There are several limitations to this study, including the relatively small sample size and retrospective nature of the study. The high incidence of asymptomatic embolic events in the control population (46%) is difficult to explain, and may suggest that the MRI is a bit too sensitive. However, the authors convincingly argue that the pattern seen on the majority of MRIs is highly suggestive of chronic thromboembolic disease. Finally, during the study period, most patients were anticoagulated with warfarin, where time in therapeutic range (TTR) is often only ~50% and lower TTR has been associated with dementia.4 Whether the results would be similar with patients on newer oral anticoagulants is unknown. Will there be a prospective study of the effect of rate vs rhythm control on asymptomatic thomboemboli? The ongoing CABANA study,5 which randomizes patients to catheter ablation vs medical therapy, will examine this in a substudy.
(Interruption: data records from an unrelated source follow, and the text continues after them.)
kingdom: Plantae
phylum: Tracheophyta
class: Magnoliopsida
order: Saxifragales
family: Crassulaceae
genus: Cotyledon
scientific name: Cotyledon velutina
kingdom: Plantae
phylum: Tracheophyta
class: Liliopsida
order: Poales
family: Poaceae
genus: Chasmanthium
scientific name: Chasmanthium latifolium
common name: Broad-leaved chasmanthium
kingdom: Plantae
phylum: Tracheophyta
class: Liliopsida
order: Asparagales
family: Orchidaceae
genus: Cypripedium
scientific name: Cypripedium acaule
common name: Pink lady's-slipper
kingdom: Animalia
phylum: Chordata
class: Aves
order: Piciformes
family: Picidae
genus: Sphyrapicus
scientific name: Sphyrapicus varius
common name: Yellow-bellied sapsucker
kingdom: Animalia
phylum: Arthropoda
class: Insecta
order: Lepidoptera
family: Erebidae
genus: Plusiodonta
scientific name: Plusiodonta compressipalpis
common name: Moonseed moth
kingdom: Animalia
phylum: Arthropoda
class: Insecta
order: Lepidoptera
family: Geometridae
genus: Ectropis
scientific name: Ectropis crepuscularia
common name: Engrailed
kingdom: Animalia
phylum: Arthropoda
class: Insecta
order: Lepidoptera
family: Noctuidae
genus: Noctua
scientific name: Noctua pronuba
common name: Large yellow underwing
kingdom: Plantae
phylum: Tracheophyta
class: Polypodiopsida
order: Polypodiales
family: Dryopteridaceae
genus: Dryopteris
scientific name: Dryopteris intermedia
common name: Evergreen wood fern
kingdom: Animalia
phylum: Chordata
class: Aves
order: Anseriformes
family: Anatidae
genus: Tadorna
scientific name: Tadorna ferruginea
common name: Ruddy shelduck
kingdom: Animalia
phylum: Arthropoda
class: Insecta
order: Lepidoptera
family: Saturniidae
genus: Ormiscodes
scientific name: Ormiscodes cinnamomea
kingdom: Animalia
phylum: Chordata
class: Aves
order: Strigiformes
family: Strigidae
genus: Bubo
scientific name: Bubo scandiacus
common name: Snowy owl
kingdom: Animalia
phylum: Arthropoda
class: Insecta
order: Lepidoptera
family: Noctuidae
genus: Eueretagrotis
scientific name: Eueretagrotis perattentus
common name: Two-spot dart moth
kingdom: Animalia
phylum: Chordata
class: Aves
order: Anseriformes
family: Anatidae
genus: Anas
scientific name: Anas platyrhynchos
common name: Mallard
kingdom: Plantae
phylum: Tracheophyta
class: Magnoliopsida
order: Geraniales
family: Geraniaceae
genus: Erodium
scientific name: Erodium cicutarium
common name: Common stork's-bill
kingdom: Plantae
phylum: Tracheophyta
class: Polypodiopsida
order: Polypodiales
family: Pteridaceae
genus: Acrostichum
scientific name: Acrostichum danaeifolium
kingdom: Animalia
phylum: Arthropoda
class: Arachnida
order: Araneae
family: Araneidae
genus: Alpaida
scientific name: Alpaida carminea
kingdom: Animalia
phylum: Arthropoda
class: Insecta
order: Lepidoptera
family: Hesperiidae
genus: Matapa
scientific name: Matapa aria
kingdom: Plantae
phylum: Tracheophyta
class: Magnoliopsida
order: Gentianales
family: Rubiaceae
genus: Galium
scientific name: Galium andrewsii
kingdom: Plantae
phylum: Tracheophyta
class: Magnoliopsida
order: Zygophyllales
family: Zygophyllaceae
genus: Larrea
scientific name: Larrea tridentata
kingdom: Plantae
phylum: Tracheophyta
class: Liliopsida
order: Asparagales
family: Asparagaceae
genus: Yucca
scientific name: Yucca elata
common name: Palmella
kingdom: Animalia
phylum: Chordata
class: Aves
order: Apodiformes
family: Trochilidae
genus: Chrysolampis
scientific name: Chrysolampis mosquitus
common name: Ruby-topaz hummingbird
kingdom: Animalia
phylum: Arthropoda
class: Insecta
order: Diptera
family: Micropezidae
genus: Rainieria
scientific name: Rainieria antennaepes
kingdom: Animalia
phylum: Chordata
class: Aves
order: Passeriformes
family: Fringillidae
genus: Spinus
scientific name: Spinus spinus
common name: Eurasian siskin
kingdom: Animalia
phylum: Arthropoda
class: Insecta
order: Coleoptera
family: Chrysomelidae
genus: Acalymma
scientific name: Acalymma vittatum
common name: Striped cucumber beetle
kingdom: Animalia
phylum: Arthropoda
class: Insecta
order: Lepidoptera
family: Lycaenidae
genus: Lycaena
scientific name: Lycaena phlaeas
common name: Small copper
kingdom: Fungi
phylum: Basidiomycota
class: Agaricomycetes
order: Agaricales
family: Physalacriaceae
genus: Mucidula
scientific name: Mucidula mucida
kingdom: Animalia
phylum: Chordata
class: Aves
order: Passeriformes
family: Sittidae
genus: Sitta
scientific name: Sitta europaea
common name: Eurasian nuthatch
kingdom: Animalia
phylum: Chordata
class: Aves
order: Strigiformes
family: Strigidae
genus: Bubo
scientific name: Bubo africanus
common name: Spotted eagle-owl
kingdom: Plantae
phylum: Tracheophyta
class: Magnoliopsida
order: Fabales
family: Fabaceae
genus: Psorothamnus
However, we are currently limited by the absence of an effective means to maintain sinus rhythm 100% of the time in AF patients, particularly those with persistent AF. So stay tuned — the relationship of asymptomatic cerebral emboli and dementia may reopen the issue of whether maintenance of sinus rhythm should be the goal in patients with AF.
- Wyse DG, et al. N Engl J Med 2002;347:1825-1833.
- Medi C, et al. J Am Coll Cardiol 2013;62:531-539.
- Bunch TJ, et al. Heart Rhythm 2010;7:433-437.
- Flaker GC, et al. Circ Cardiovasc Qual Outcomes 2010; 3:277-283.